■ **AIM**:
Update all the records below by replacing "common name" with "vernacular name" and keeping every other line unchanged; leave the pictures out of your answer.

■ **EXERCISE INPUTS**:

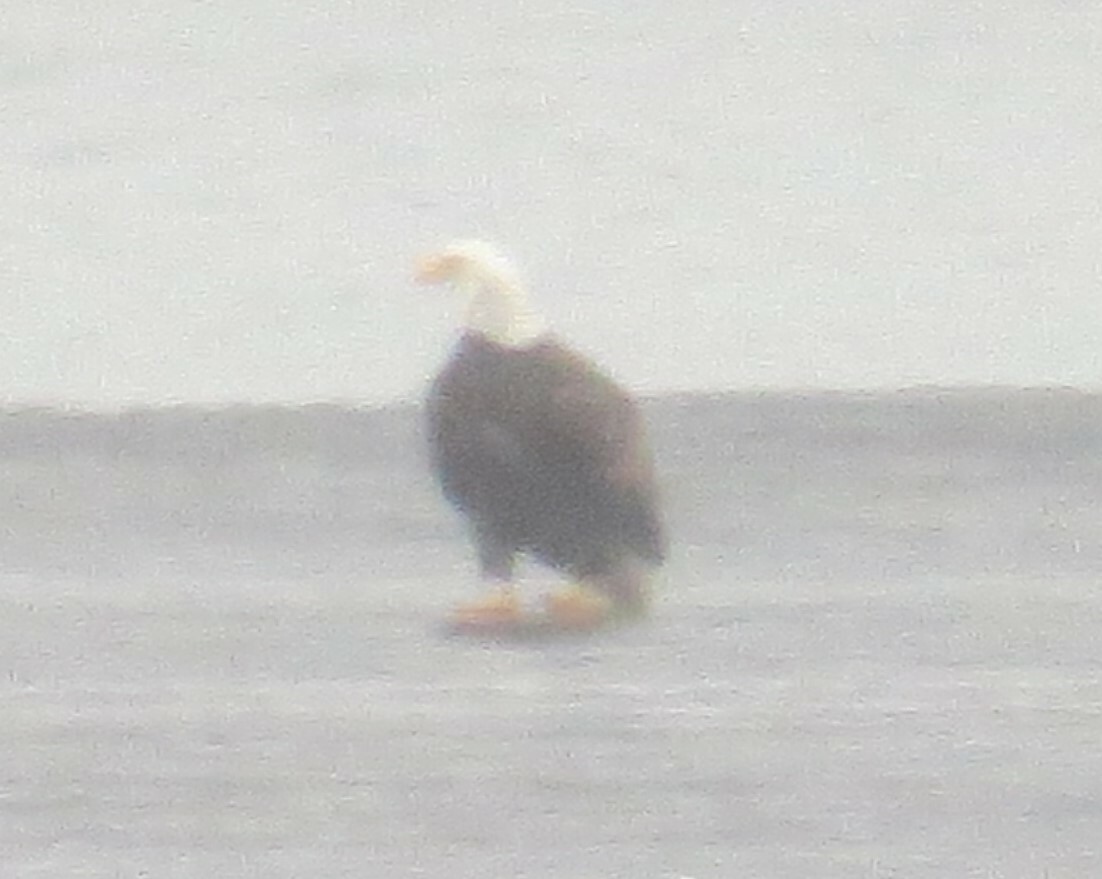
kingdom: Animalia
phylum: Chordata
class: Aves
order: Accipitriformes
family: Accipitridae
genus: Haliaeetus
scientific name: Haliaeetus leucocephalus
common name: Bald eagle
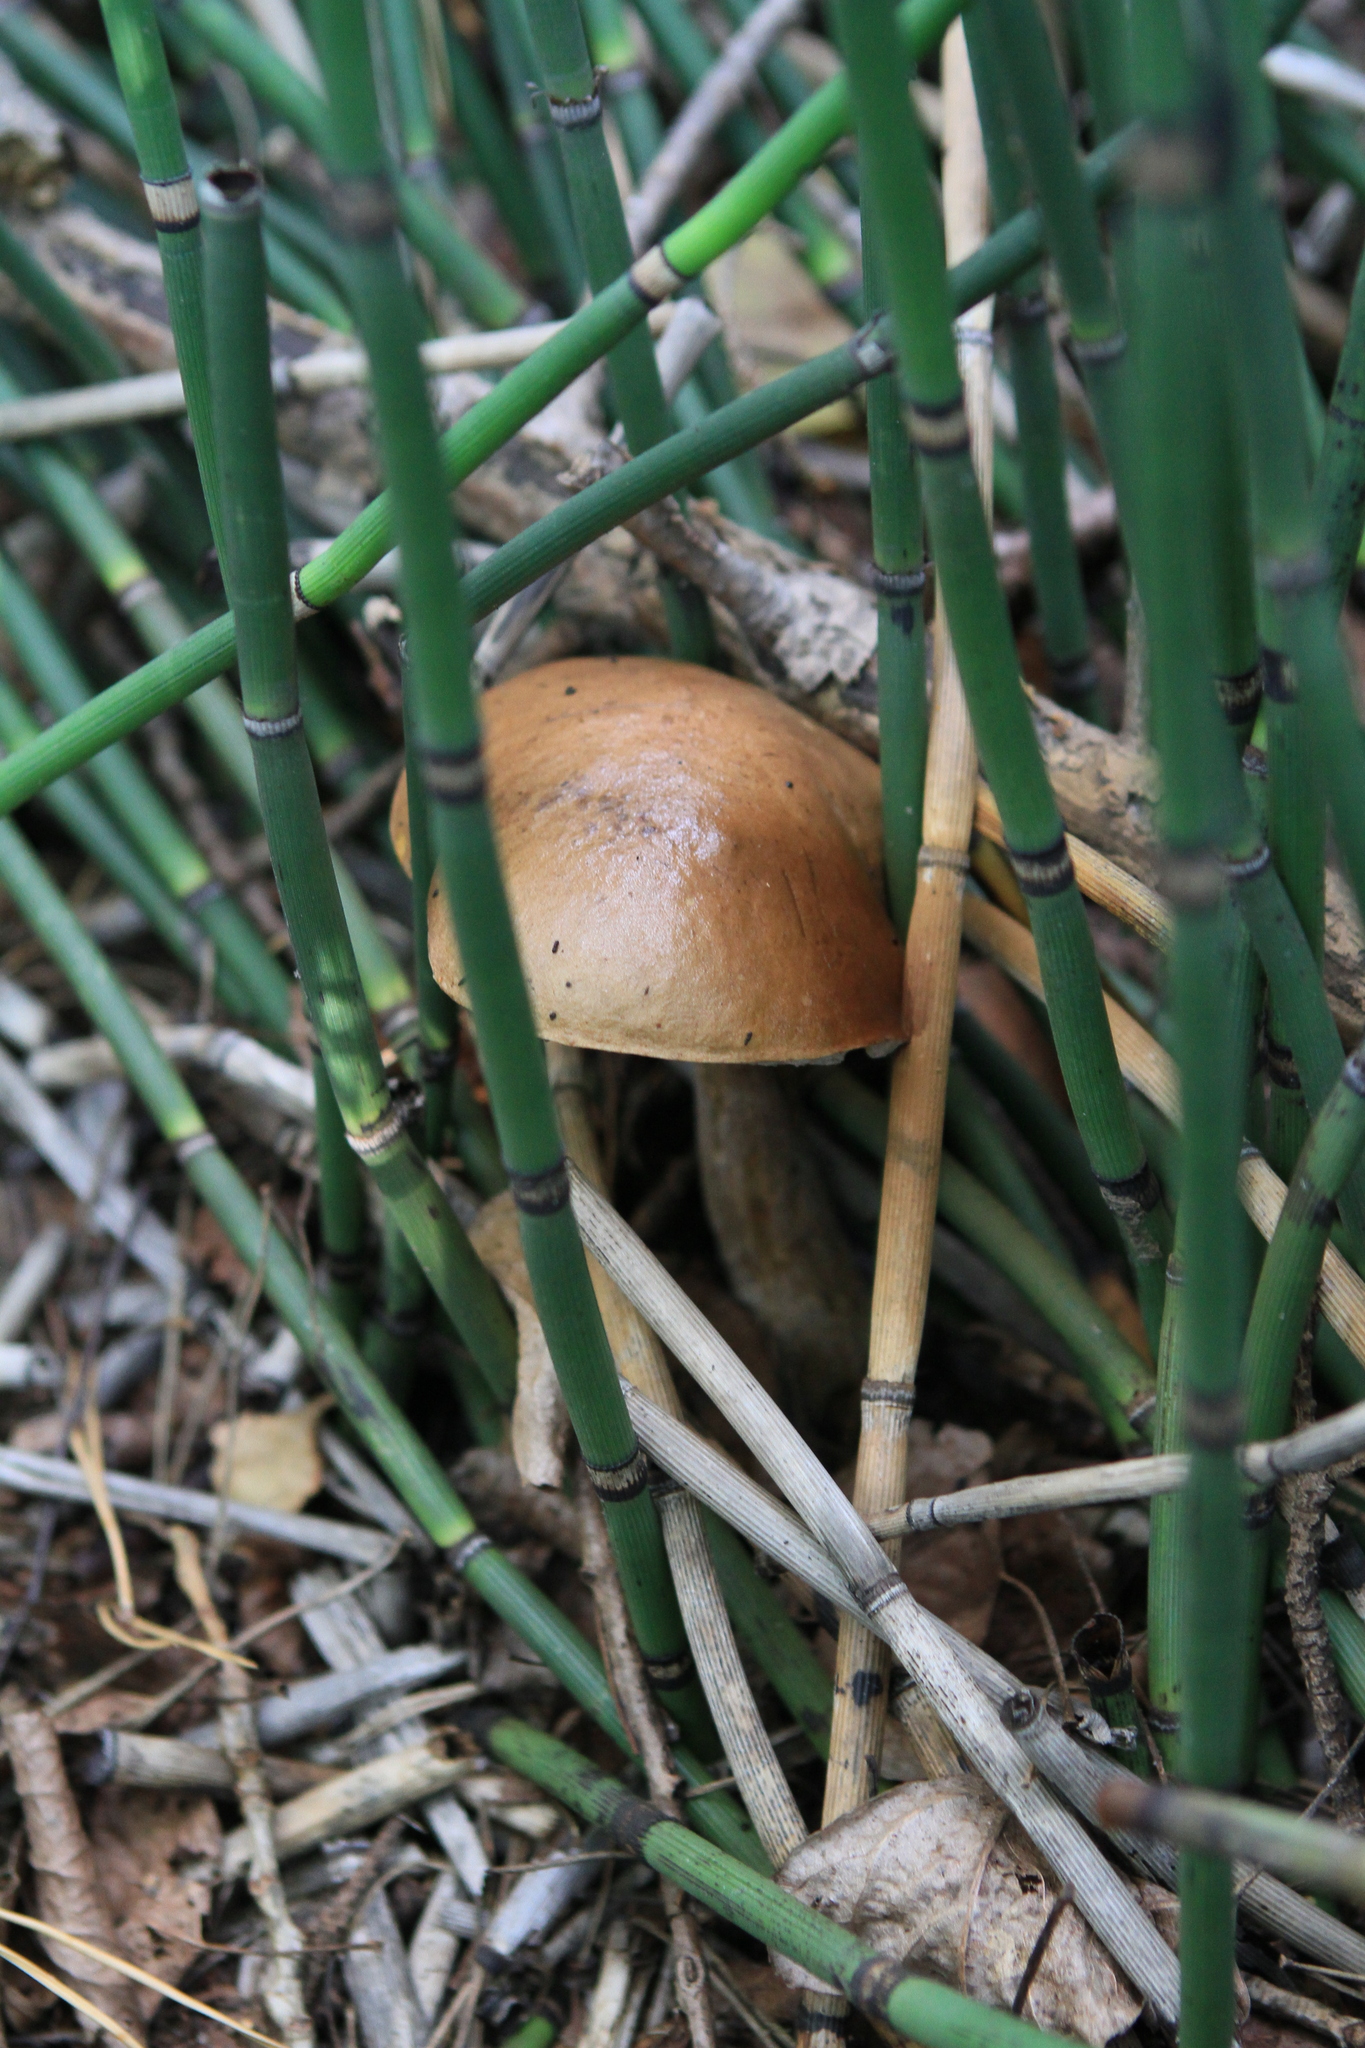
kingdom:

■ **ANSWER TO THE TASK**:
kingdom: Animalia
phylum: Chordata
class: Aves
order: Accipitriformes
family: Accipitridae
genus: Haliaeetus
scientific name: Haliaeetus leucocephalus
vernacular name: Bald eagle
kingdom:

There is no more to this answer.